Designed in Surrey, ZiiLabs has introduced the first 1080p Hi-profile (Blu-ray quality) media processor for handhelds.

Called ZMS-08, it offers H.264 1080p video playback, 720p video conferencing, 1080p 24frame/s encode, OpenGL ES 2.0 at 1Gpixel/s, and a 1GHz ARM Cortex A8 with 256K L2 cache for application acceleration.

Made with a 64 processing element array on TSMC's 65nm process, the device offers 31Gflop/s computation - three times that of its 24 element 90nm ZMS-06 predecessor.

An integrated HDMI controller means a device with this chip can feed 1080p video to a suitable TV for display.

Power is half that of the previous chip, CEO Hock Leow told Electronics Weekly, and, for example, the new device can decode a 720p stream using under 200mW.

Application targets include handheld players, video conferencing, media hubs, point of service kiosks, digital signage and netbooks.

With its Cortex-A8, in this last application the chip could handle all the media and application processing required in a Linux netbook. "If you look at Atom today trying to play back HD, you get a bunch of frame drops," said Leow. "The ZMS-08 capabilities and peripheral integration, such as dual USB controllers and HDMI, are blurring the boundary between the capabilities of the traditional PC and connected device."

Particularly for digital signs, the device has four video interfaces. "Three for displays and one camera to look at the crowd to monitorise," said Leow. "Or one customer we are talking to wants four cameras in a car - two on the sides, one on the front and one on the back."

The chip has hardware to accelerate Adobe Flash playback, and provision for 'hardware compositing' to lay graphics over images.

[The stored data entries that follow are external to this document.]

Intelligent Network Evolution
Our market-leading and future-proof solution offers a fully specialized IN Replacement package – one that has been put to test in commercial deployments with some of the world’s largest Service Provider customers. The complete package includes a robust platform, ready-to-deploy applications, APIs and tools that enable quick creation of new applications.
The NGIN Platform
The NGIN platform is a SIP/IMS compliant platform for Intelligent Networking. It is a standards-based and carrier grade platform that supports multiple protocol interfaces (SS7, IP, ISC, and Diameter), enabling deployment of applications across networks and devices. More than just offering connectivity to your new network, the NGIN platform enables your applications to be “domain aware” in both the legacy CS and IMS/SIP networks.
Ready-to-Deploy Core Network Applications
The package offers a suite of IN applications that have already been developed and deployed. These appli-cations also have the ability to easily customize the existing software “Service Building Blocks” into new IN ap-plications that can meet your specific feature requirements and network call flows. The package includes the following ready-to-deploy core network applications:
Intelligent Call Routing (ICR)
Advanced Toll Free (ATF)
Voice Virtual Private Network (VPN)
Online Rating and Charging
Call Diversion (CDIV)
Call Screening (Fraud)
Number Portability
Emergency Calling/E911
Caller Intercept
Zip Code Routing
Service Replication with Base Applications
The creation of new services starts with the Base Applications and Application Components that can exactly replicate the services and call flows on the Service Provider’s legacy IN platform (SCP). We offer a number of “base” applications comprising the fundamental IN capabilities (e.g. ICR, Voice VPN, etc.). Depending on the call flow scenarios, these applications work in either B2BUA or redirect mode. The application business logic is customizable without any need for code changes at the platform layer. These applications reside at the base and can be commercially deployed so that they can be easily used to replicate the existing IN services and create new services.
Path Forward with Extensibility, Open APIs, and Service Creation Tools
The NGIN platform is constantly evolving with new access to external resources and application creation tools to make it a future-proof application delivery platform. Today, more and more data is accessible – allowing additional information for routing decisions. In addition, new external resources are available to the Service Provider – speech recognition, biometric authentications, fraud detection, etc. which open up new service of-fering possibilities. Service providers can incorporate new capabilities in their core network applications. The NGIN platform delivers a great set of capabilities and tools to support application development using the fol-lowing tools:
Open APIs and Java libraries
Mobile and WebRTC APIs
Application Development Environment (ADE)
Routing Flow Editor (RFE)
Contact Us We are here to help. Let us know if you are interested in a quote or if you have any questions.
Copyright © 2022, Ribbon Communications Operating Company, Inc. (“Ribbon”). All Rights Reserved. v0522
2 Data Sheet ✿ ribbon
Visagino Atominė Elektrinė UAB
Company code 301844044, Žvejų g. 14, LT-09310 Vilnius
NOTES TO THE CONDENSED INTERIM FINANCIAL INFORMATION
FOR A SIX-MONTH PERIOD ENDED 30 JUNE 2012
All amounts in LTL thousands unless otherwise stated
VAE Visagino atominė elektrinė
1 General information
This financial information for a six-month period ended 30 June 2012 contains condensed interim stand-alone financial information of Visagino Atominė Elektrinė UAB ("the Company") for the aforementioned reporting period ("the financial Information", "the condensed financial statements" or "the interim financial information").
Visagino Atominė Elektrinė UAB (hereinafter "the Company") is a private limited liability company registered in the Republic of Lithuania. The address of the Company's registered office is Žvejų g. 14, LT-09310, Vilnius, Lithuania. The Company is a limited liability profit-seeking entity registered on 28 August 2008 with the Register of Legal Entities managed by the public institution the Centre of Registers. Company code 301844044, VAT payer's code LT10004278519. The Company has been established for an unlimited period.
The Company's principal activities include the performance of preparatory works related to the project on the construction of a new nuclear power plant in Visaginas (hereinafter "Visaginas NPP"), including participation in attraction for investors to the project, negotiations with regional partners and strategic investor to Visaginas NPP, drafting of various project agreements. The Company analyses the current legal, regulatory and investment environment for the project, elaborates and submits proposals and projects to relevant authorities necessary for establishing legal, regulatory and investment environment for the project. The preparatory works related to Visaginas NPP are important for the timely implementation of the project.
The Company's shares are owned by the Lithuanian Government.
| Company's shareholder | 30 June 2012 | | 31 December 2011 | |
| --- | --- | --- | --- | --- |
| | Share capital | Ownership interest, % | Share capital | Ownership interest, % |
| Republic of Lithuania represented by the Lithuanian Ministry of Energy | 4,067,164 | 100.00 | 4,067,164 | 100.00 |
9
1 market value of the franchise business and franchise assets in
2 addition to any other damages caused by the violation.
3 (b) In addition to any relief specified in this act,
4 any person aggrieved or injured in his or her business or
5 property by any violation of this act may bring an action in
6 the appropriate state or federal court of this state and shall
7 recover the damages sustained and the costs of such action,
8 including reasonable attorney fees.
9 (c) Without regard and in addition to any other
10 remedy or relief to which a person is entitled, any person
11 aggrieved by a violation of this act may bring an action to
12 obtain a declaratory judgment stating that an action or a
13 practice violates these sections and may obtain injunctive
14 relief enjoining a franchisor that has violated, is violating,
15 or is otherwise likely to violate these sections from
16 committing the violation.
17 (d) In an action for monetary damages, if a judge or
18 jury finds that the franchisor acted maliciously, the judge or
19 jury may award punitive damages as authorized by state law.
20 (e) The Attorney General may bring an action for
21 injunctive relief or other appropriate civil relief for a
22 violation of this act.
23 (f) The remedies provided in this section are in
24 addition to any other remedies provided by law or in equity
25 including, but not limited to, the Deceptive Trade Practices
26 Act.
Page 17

The 64 32bit processors are arranged in eight identical clusters. "Two clusters can do VGA video encode, and it takes six for 1080p Hi Profile decode," said Leow.

To save power, clusters can operate at different frequencies.

Libraries, called through an API, are offered for functions including FFT, FIR filters, and inverse cosine transforms. "In future we are looking at compilers," said Leow.

Support for Linux-based Android and the firm's own Plaszma operating systems is available.

Audio processing comes from ZiiLabs' X-Fi package which includes surround sound for headphones, stereo up-mix to surround sound, acoustic echo cancellation and microphone beam forming.

Packaging is 13x13mm 424pin FBGA, and volume is scheduled for the 1st quarter of 2010.

Several hardware development kits are available including the iPhone-like Egg.